PIERRE, S.D. (KELO) — Lawmakers introduced a bill Tuesday that would target transgender health care for minors.
The “Help not Harm” bill introduced by Representative Bethany Soye (R-Sioux Falls) seeks to prohibit doctors from prescribing cross-sex hormones, performing genital surgery on children and “interfering with healthy puberty.”
In addition to making gender-affirming care illegal, House Bill 1080 would allow someone to collect damages later in life if harmed and would subject physicians to review by a medical board for unprofessional conduct.
“Medical providers in our state have become increasingly bold about the harmful chemical treatments and experimental procedures being performed conducted on children in our state,” Soye said in a press conference Tuesday. “Today is the day that we draw a line in the sand and we say no more.”

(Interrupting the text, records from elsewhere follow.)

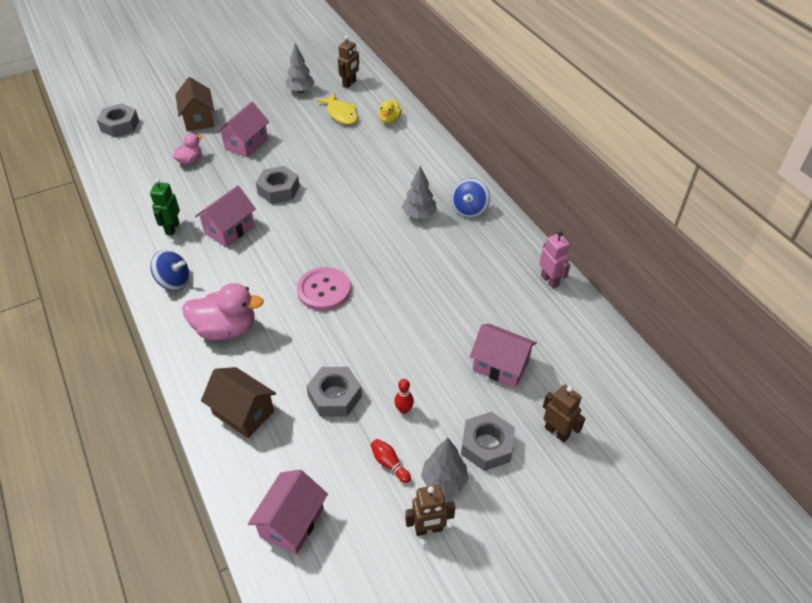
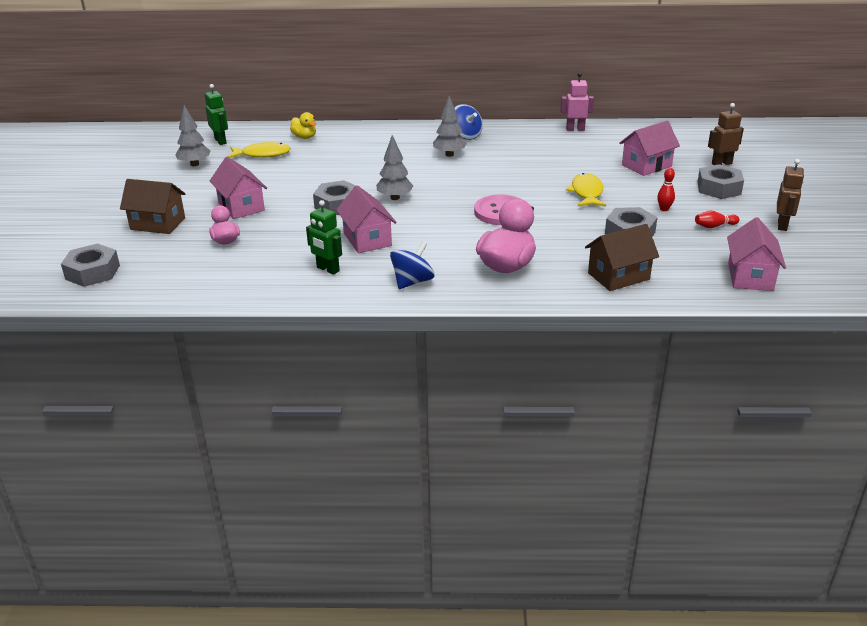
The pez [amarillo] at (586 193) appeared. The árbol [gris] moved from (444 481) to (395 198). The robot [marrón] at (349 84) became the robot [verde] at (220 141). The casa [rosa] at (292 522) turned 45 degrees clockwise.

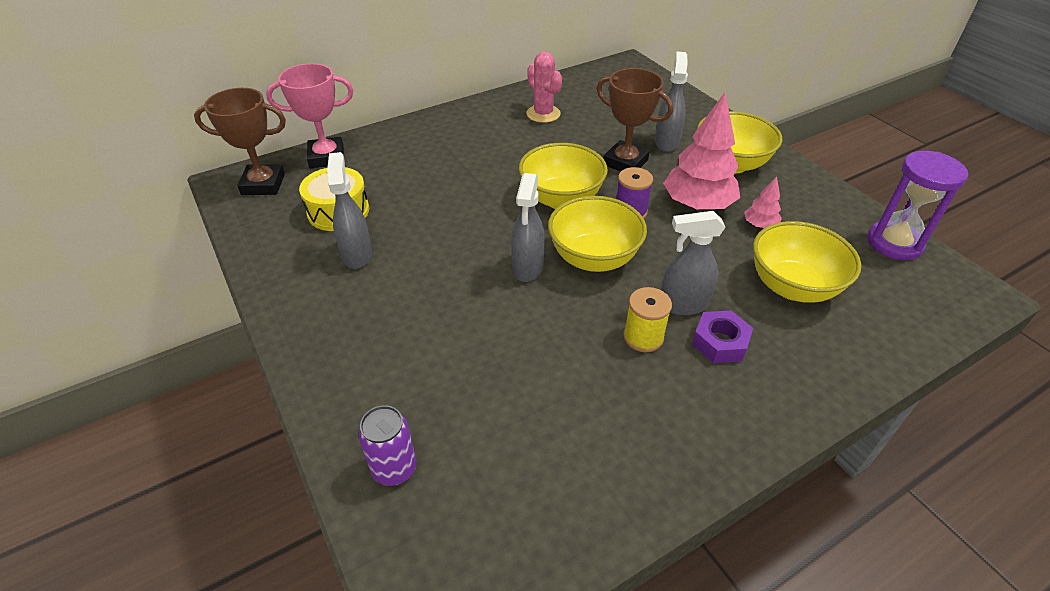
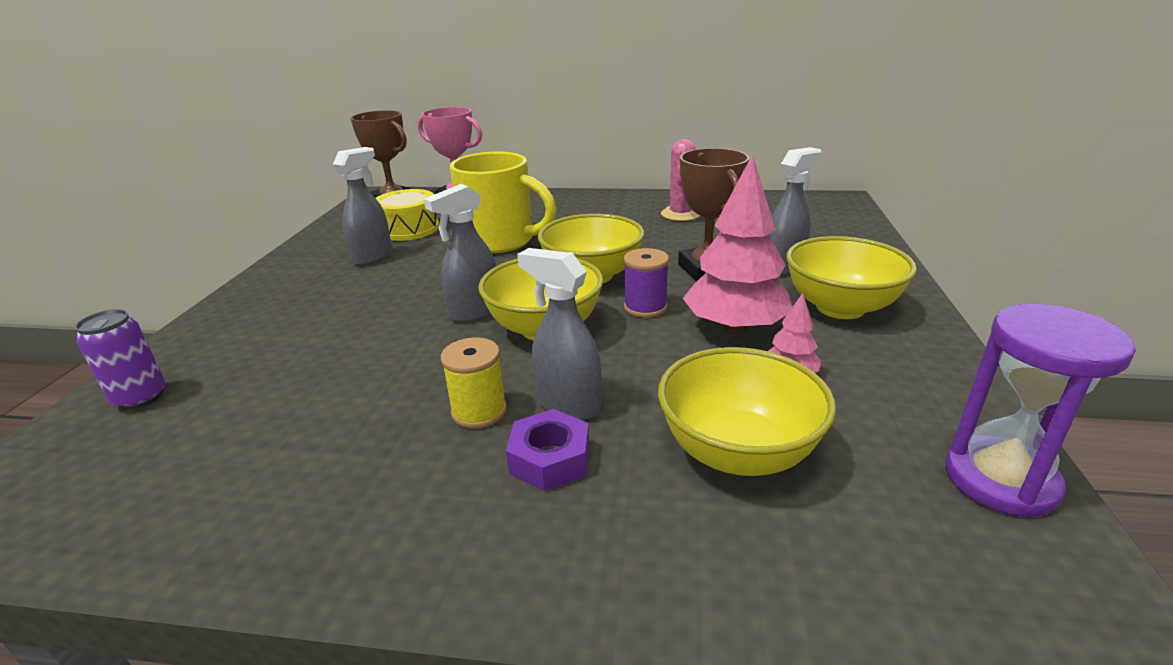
The taza [amarillo] at (501 241) appeared.

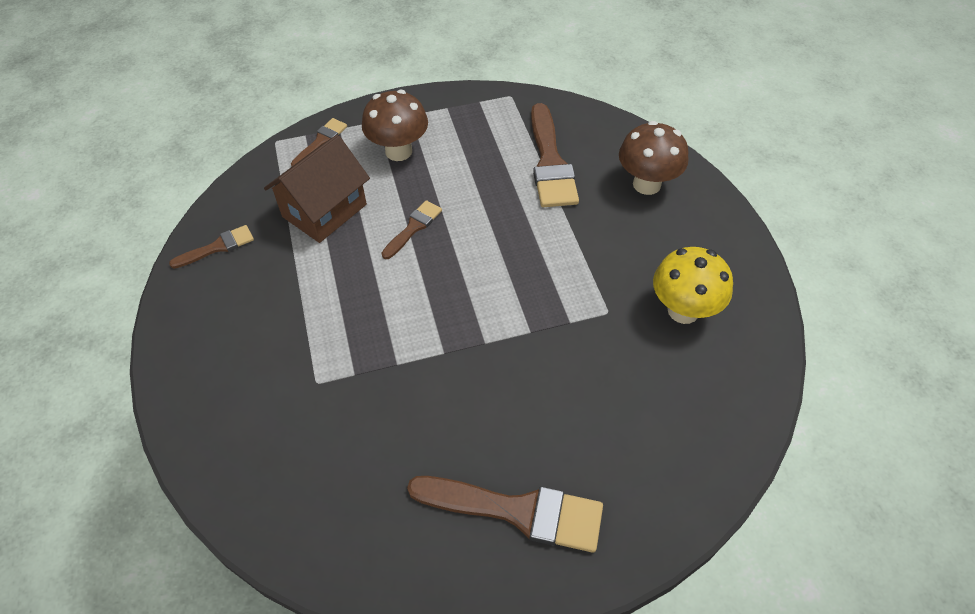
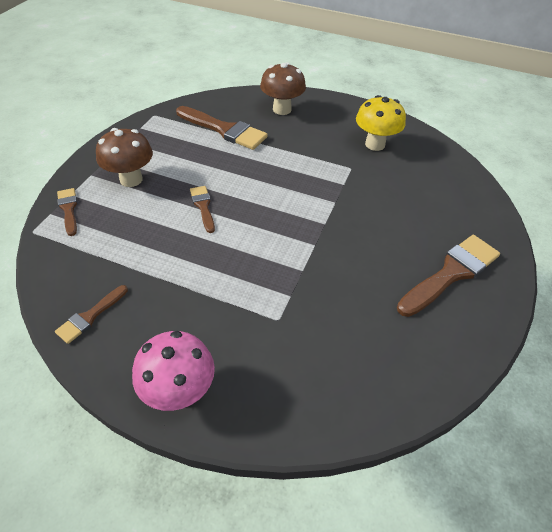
The casa [marrón] at (324 210) disappeared. The seta [rosa] at (179 391) appeared. The pincel [marrón] at (217 247) turned 150 degrees counterclockwise.

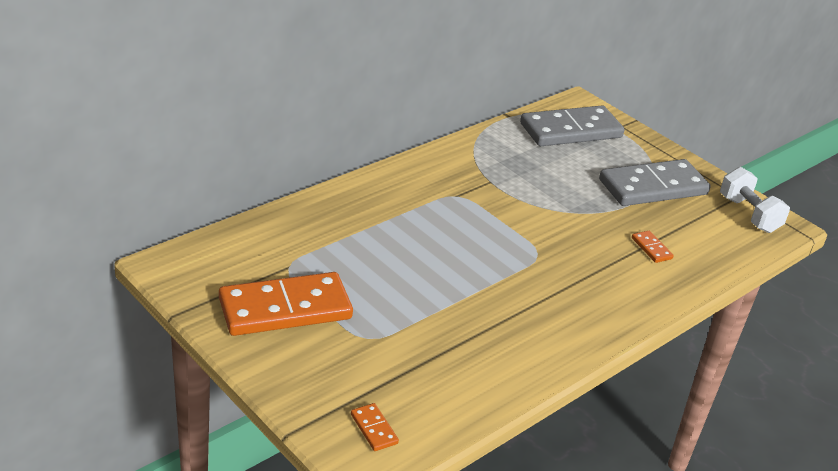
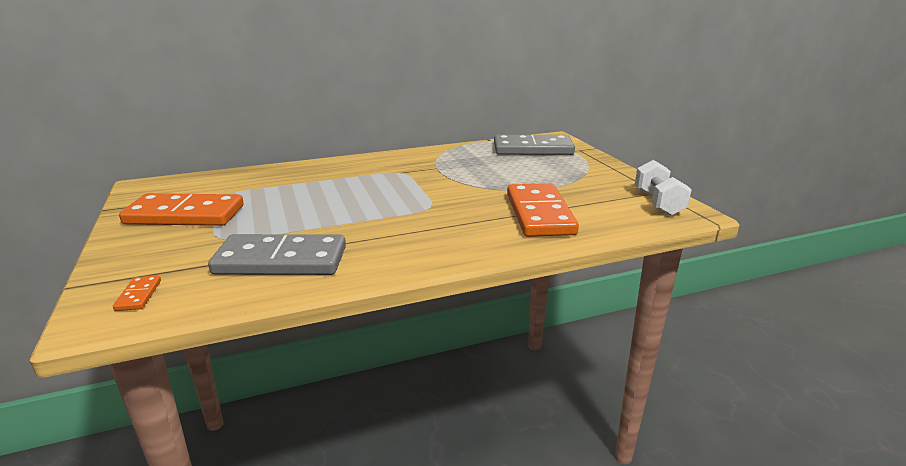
The ficha de dominó [gris] moved from (653 187) to (281 261). The ficha de dominó [naranja] at (651 248) changed to 2.50 times the size.

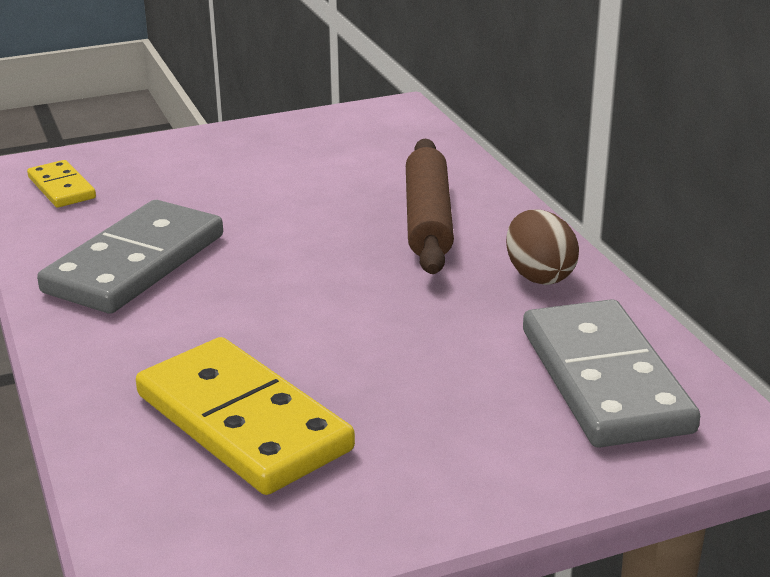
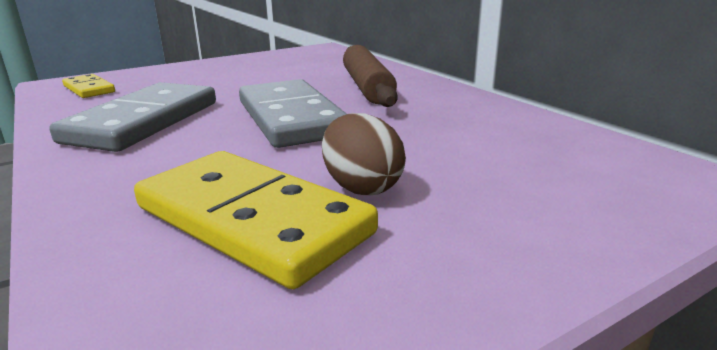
The huevo [marrón] moved from (539 275) to (361 187). The ficha de dominó [gris] moved from (604 380) to (291 118).

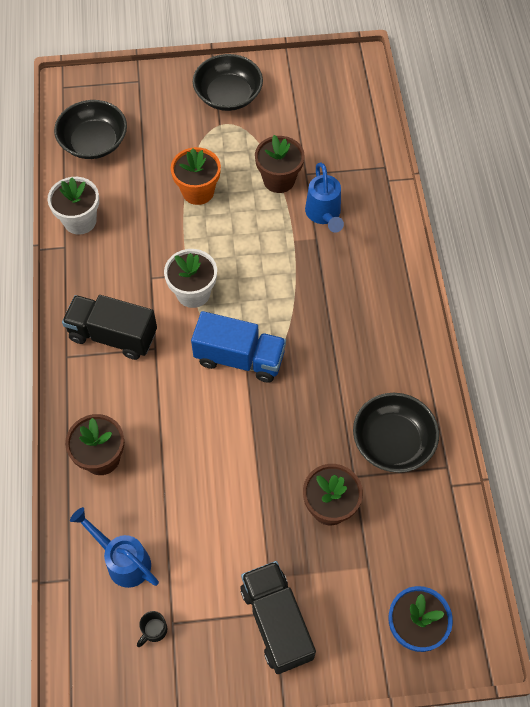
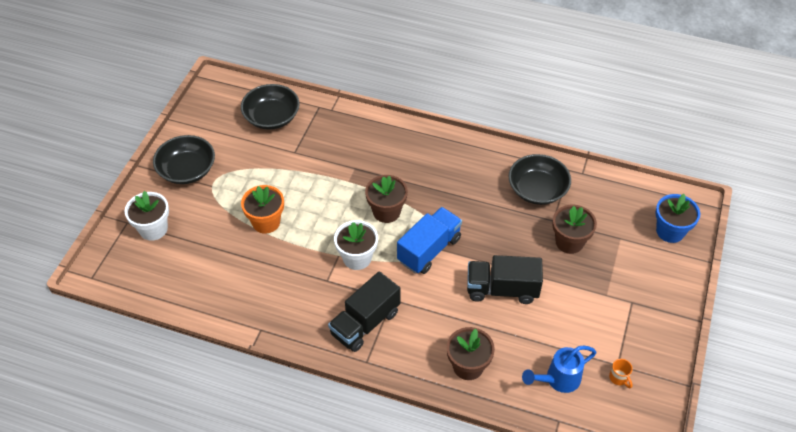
The regadera [azul] at (324 215) disappeared. The maceta [blanco] moved from (80 221) to (153 229). The cuenco [negro] moved from (94 142) to (272 117). The camión [negro] moved from (276 622) to (502 289). The maceta [marrón] moved from (279 180) to (386 212). The taza [negro] at (154 630) became the taza [naranja] at (619 378).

Representative Hansen, who has been vocal on Twitter about a Gender Summit hosted by Sanford Health and the Transformation Project, said that the time is right for the bill.
“We’re asking people to stand with us and encourage their legislators to vote to protect children,” Hansen said.
The bill excludes minors born with a “medically verifiable disorder of sex development,” a disorder of sexual development, or a minor needing treatment for an infection “cause or exacerbated by any action or procedure prohibited” by this bill.
Opposition to bill say it oversteps
The American Civil Liberties Union of South Dakota (ACLU) said the bill is part of a “streak of bills that would codify discrimination against transgender youth that the South Dakota Legislature has attempted to pass over the last seven years.”
The ACLU went on to say that they believe that medical choices should remain between a doctor and a patient.
“It’s an override of parents, patients and healthcare experts and represents vast government overreach into the doctor, patient and parent-child relationship,” ACLU advocacy manager, Samantha Chapman, told KELOLAND News. “These are decisions that are made closely with families and their physicians, and it’s absolutely it’s a terrible precedent for the government to be stepping in here.”
Chapman said that transgender and nonbinary youth face higher rates of depression and suicide when they are unable to access care that affirms their identity.
“I think it’s absolutely fair to say that we can see a loss of lives in South Dakota,” Chapman said.
A 2021 study from JAMA Surgery found that transgender individuals who received gender-affirming care saw a 44% decrease in suicidal ideation.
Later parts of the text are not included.